Find every line in the records that contains the string "true" and copy each one. Matches must have the same capitalization.

**Plain-text document sources**
=== Begin Enclosure ===

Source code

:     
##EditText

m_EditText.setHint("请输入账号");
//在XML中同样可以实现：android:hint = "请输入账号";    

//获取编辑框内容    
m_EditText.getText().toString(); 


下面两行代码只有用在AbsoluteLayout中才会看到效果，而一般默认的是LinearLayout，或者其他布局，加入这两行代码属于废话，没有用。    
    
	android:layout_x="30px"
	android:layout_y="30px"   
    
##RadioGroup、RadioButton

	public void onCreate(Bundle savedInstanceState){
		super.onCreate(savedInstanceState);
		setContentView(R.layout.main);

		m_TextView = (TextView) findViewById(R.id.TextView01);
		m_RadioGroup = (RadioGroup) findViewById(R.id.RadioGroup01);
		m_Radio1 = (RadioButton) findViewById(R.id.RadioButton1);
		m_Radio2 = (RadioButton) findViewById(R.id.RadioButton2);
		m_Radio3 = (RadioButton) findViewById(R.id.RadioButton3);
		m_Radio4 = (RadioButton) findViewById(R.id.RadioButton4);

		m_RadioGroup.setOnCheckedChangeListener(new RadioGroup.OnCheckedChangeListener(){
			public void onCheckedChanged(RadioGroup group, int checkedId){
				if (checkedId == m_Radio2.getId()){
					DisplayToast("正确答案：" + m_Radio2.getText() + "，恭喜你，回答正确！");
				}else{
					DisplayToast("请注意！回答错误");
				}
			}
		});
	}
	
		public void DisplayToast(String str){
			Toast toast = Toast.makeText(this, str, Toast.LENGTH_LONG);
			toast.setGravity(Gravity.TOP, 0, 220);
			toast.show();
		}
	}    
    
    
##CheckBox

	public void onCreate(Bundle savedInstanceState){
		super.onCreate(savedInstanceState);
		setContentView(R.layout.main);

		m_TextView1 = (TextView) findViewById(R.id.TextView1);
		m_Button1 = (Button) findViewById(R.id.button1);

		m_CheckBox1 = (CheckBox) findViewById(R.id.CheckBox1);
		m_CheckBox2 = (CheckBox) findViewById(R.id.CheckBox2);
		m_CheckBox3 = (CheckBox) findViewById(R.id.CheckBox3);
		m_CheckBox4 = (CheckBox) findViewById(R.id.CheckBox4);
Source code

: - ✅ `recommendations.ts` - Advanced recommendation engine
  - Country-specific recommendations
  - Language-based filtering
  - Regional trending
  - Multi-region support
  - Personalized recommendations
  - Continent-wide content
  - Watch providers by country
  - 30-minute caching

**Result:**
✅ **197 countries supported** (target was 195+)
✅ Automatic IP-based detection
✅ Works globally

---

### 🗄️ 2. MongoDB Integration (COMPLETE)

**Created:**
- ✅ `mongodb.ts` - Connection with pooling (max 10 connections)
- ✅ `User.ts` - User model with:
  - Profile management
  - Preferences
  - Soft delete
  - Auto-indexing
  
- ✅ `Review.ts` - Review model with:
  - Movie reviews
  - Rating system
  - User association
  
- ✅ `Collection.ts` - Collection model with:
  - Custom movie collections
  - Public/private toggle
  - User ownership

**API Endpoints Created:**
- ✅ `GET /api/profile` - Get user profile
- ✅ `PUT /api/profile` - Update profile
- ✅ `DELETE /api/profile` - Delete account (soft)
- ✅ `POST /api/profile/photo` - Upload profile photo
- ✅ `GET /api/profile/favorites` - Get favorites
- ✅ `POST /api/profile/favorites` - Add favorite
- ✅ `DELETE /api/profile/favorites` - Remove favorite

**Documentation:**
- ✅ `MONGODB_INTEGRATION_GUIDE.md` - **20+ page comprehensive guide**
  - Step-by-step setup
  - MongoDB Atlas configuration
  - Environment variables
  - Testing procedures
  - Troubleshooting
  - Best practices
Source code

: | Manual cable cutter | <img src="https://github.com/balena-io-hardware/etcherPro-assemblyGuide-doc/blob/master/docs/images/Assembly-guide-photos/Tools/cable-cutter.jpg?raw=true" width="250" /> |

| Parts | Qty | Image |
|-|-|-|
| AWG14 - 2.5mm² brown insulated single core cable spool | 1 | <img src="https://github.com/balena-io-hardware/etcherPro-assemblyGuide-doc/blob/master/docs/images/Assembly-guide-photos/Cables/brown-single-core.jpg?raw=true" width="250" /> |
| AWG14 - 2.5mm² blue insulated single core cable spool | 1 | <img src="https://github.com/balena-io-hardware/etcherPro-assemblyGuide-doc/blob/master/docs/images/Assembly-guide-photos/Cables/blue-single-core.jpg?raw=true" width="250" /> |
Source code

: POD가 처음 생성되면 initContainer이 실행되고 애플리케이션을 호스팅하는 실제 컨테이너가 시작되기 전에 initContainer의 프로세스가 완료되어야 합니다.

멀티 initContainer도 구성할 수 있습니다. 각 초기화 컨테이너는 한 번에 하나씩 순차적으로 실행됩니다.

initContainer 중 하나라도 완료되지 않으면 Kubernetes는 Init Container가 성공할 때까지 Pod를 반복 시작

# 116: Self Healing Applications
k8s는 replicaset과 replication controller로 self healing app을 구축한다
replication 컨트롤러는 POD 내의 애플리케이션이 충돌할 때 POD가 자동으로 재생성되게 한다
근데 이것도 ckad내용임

=== End Enclosure ===

**Written response**
: | Manual cable cutter | <img src="https://github.com/balena-io-hardware/etcherPro-assemblyGuide-doc/blob/master/docs/images/Assembly-guide-photos/Tools/cable-cutter.jpg?raw=true" width="250" /> |
| AWG14 - 2.5mm² brown insulated single core cable spool | 1 | <img src="https://github.com/balena-io-hardware/etcherPro-assemblyGuide-doc/blob/master/docs/images/Assembly-guide-photos/Cables/brown-single-core.jpg?raw=true" width="250" /> |
| AWG14 - 2.5mm² blue insulated single core cable spool | 1 | <img src="https://github.com/balena-io-hardware/etcherPro-assemblyGuide-doc/blob/master/docs/images/Assembly-guide-photos/Cables/blue-single-core.jpg?raw=true" width="250" /> |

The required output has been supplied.